Purple haze

A mom worries when her kid falls in with the ‘right’ crowd

Alison Rood, our foothills correspondent, still from the wrong side of the tracks

Senior prom. It’s a glitzy spring bash, a thrilling milestone in the long evolution from child to adult and a symbolic rite of passage as high school ends and “real life” begins. As I helped my 18-year-old son with his tuxedo rental, I couldn’t help but feel gratified that he was taking part in this celebratory event.

Many of his unfavorable impressions of high school have reminded me of circumstances I encountered decades ago at McClatchy High, but at least he was going to his prom. As an insecure teenager from a low-income family, there was no way I would have been asked to an important dance, not when the majority of my peers were the affluent offspring of the Land Park elite. A city bus literally transported me “across the tracks” from my home in South Sacramento to that school nestled in an exclusive suburb.

My mother sewed my clothes to save money, and trendy shoes and handbags were considered luxuries, so even if I’d had the chance to attend a prom, it would have required garb and accessories we couldn’t afford. And while I wasn’t the only student at McClatchy with a humble background, if a boy from my side of the tracks had asked me to a prom, no way would I have said yes. I already knew I was an outsider; the last thing I would have wanted to do was align myself with another misfit.

Unwittingly, I ended up throwing my son to the same lions I faced as a McClatchy Lion by moving him to El Dorado Hills when he was 11. Call me clueless, but I had no idea it would become an enclave for the privileged. We were looking for a rural setting, somewhere off the beaten path of sterile subdivisions, and the Realtor showed us a house that needed work in an old neighborhood with tree-lined streets. A year after we moved in, San Francisco Bay Area families began surging to the area, and gated communities with pricey homes soon enveloped our haven. My vision of a rustic lifestyle evaporated, and my son’s classmates became the kids who lived in the new mansions dotting the hillside. Fortunately, he hasn’t seemed intimidated by the excessive financial advantage he’s observed.

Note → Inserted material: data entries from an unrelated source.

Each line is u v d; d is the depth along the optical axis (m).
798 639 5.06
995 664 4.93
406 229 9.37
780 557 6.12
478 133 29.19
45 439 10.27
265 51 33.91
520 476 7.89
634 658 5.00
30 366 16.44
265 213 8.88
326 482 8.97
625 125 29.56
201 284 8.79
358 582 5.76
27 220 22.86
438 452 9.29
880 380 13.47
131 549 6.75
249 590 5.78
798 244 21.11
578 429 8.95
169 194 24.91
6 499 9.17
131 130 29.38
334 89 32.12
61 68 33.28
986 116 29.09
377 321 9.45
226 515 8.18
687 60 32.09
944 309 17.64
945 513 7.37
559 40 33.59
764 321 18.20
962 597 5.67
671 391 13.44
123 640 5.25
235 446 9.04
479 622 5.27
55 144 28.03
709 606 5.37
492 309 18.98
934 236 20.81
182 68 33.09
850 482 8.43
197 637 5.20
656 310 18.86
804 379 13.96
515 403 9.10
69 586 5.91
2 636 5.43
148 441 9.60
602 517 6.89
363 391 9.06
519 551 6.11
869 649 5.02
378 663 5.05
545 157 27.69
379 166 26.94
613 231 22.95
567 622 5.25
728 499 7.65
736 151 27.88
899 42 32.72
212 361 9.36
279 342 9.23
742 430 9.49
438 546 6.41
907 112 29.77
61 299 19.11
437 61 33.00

“Sure, I see those kids getting handed cars, instead of having to work for them,” he told me. “I see them floating through life with everything handed to them. But it doesn’t really affect me. It doesn’t even offend me. I just don’t really care.”

He showed the same equanimity a couple of weeks before his graduation ceremony when we discovered that students bound for a four-year college would be awarded “purple cords” for their gowns as opposed to kids headed elsewhere.

My son is registered with a community college, so he wasn’t eligible for a purple cord, but he shrugged it off. Putting high school behind him was the only thing on his mind.

My response wasn’t quite as blasé. Assigning a color symbol to celebrate students who had the academic prowess and financial backing to attend a university was an elitist move. Even the crème de la crème from Land Park hadn’t received a distinguishing cord all those years ago.

What about kids who aspire to be firefighters, attend a trade school or enlist in the military? Some kids join the armed forces hoping to gain skills that will enable them to find work in civilian life. Would their equivalent of a purple cord be a Purple Heart? Community college, with a transfer to a university, is another option.

Isolating non-purple-cord kids was the equivalent of branding them low-achievers, and the e-mail I sent to the school administration reflected my ire.

A few days later, the principal called and told me he understood my concerns and agreed with my complaint. He even admitted that the purple-cord procedure wasn’t fair to kids with learning disabilities. But he insisted that the school was an “academic” institution and that seniors who had satisfied the scholastic program required for higher learning should be rewarded.

My head is still spinning, trying to think of a high school that’s not an academic institution.

He went on to say that school officials had belatedly realized the system for granting purple cords was flawed. Apparently, all of the students who had completed a curriculum worthy of acceptance to a four-year college, whether they attended one or not, would be awarded a purple cord at graduation. In fact, he said, tossing me a final olive branch, cords of various colors would be issued for excellence in industrial arts, band and other non-academic fields in order to include more students in cord recognition.

But parents and their students know which color counts. Purple.

My son is a practical, good-hearted kid, and I think he’ll do OK with or without a purple cord. I’m delighted that he went to prom with a pretty girl and had a blast. He overcame a social hurdle that blocked me when I was his age, and the limo that he shared with his friends didn’t even turn into a pumpkin at the stroke of midnight. But a purple cord is still a concocted gauge of success that doesn’t extend to low-income families or students who do their best in school but can’t come up with the right grades.

It doesn’t always take a set of railroad tracks to separate people.